Po prawie 6 tygodniach zakończył się strajk pracowników czeskiej telewizji. Nowy szef stacji spełnił żądania strajkujących dziennikarzy.

Wybrany przedwczoraj przez parlament tymczasowy dyrektor generalny Jirzi Balvin i przedstawiciele strajkujących podpisali w południe porozumienie o zakończeniu strajku. Balvin spełnił żądania strajkujących. Zwolnił członków ścisłego kierownictwa "CzT", mianowanych jeszcze przez byłego szefa stacji – Jiriego Hodacza.Właśnie nominacja dla związanego z Obywatelską Partią Demokratyczną ODS Hodacza, spowodowała protesty walczących o niezależność telewizji dziennikarzy redakcji informacyjnej i strajk jej pracowników. Protestujących dziennikarzy poparły w czasie wielkich wieców w wielu miastach Czech dziesiątki tysięcy osób. Tymczasowy szef CzT przede wszystkim odwołał Janę Boboszikową – szefową działu informacji. Równocześnie Balvin anulował zwolnienia wystawione przez Boboszikową 30 dziennikarzom. Obiecał też przywrócenie ich do pracy. Czeski parlament zmuszony był przyjąć w przyspieszonym trybie legislacyjnym nowelizację ustawy o Czeskiej Telewizji, która m.in. umożliwiła Izbie Poselskiej odwołanie starej rady CzT i - do czasu powołania nowej rady, co może potrwać kilka miesięcy - wybór następcy Hodacza.
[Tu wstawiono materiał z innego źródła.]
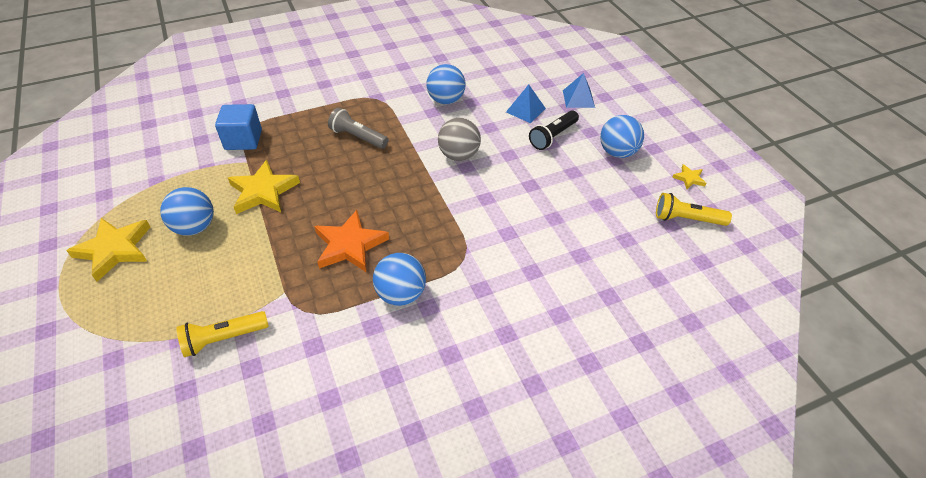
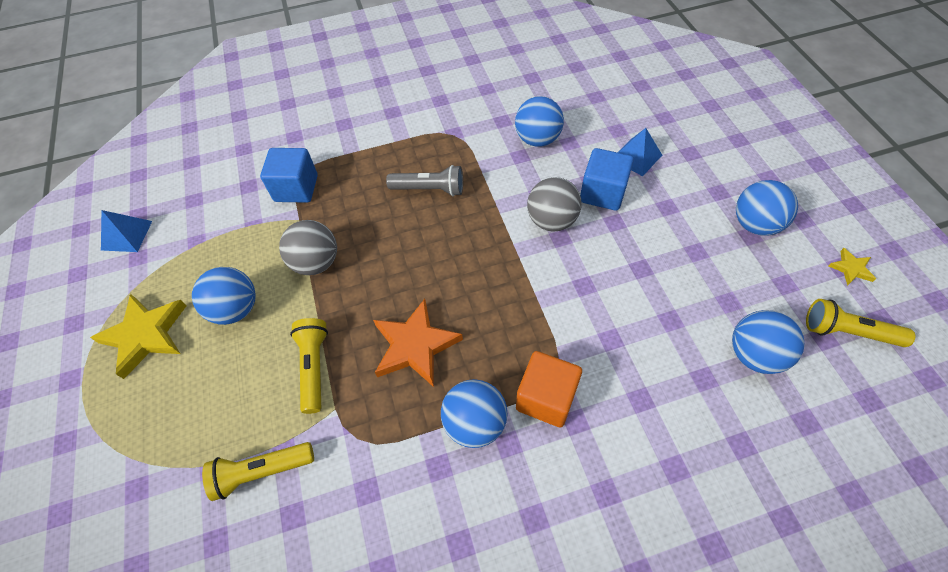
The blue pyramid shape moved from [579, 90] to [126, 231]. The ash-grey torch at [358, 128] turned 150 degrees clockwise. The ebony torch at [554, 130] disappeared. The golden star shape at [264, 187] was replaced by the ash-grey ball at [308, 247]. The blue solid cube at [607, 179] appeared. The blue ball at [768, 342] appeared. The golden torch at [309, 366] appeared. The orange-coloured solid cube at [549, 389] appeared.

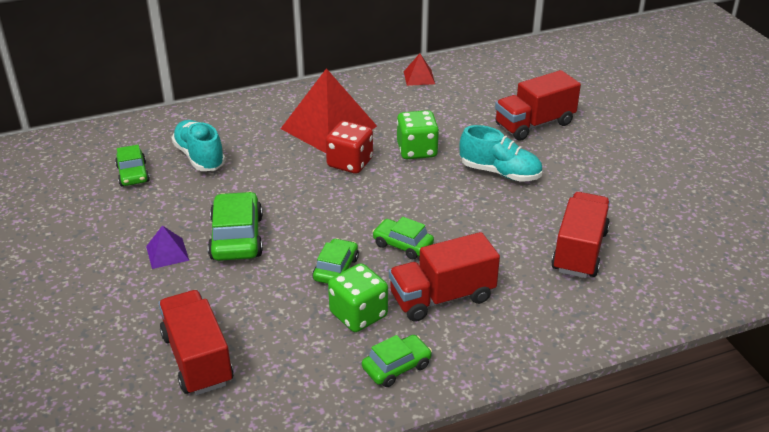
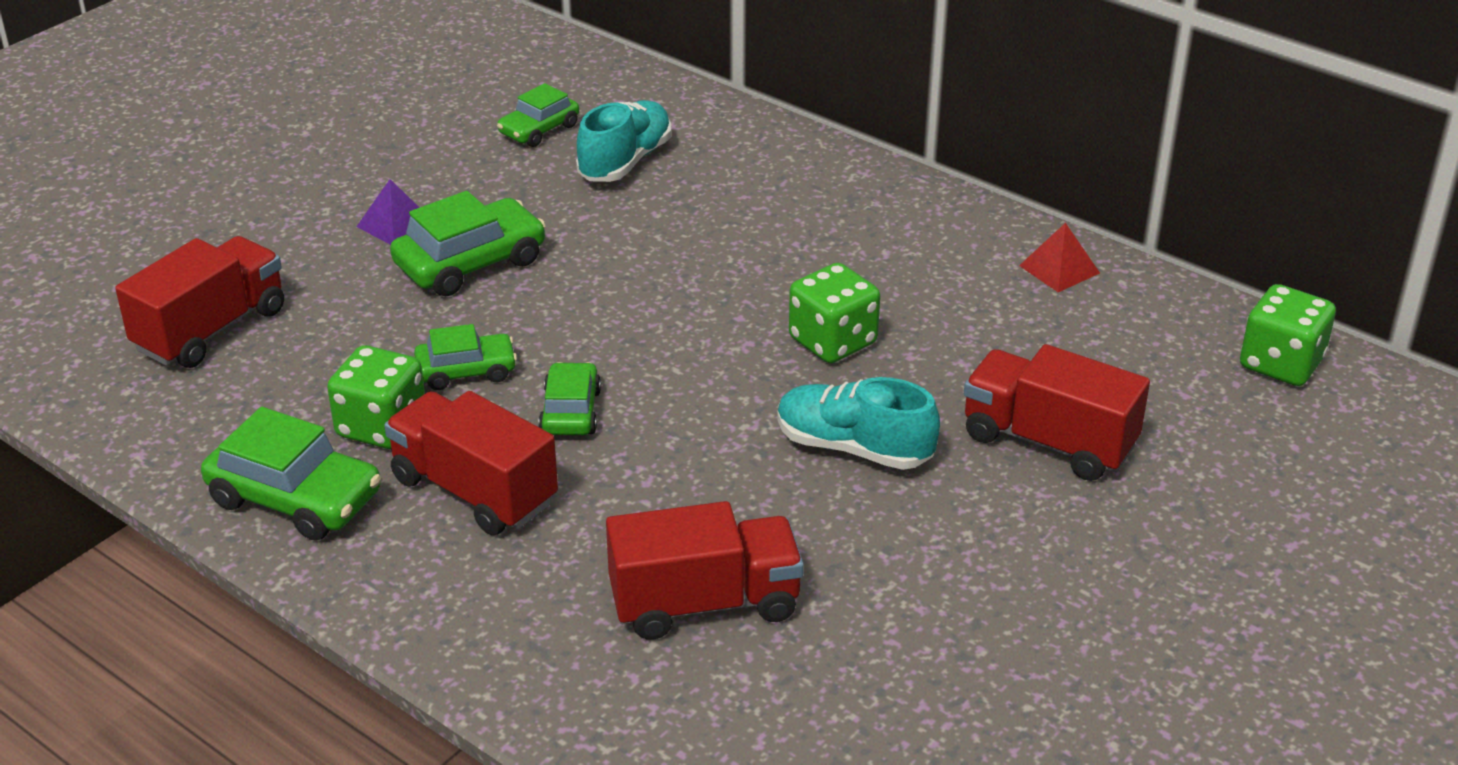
The red pyramid shape at [329, 110] disappeared. The red die at [349, 147] disappeared. The teal shoe at [500, 153] turned 120 degrees clockwise. The leaf-green car at [397, 361] changed to 1.60 times the size. The leaf-green die at [1288, 335] appeared.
Hodacz po fali protestów zrezygnował ze swego stanowiska "ze względów zdrowotnych".Jeszcze jako kandydat na stanowisko dyrektora tymczasowego CzT Jirzi Balvin powiedział podczas przesłuchania w Izbie Poselskiej, że jego celem będzie nie tylko stabilizacja sytuacji w telewizji publicznej, ale "w pewnym sensie ochrona istoty jej egzystencji", czyli odrzucenie wszelkich pomysłów dotyczących prywatyzacji tej instytucji. Za prywatyzacją CzT opowiedział się w czasie kulminacji kryzysu w tej instytucji m.in. były premier, lider ODS Vaclav Klaus; możliwość prywatyzacji jednego programu CzT dopuszczał obecny premier Milosz Zeman. Oczekuje się, że zgodnie z nową ustawą o Czeskiej Telewizji - w ciągu kilku miesięcy Izba Poselska wybierze nową Radę CzT, która z kolei wybierze nowego dyrektora generalnego. W odróżnieniu od postanowień starej ustawy kandydatów na członków rady nie będą już mogły zgłaszać partie polityczne, a jedynie związki i stowarzyszenia twórcze, organizacje ekologiczne, regionalne i wyznaniowe. Prezydent Vaclav Havel, przed odlotem na Bliski Wschód, pogratulował Balvinowi wyboru i wyraził nadzieję, że czeska telewizja pod jego kierownictwem zacznie wreszcie normalnie funkcjonować.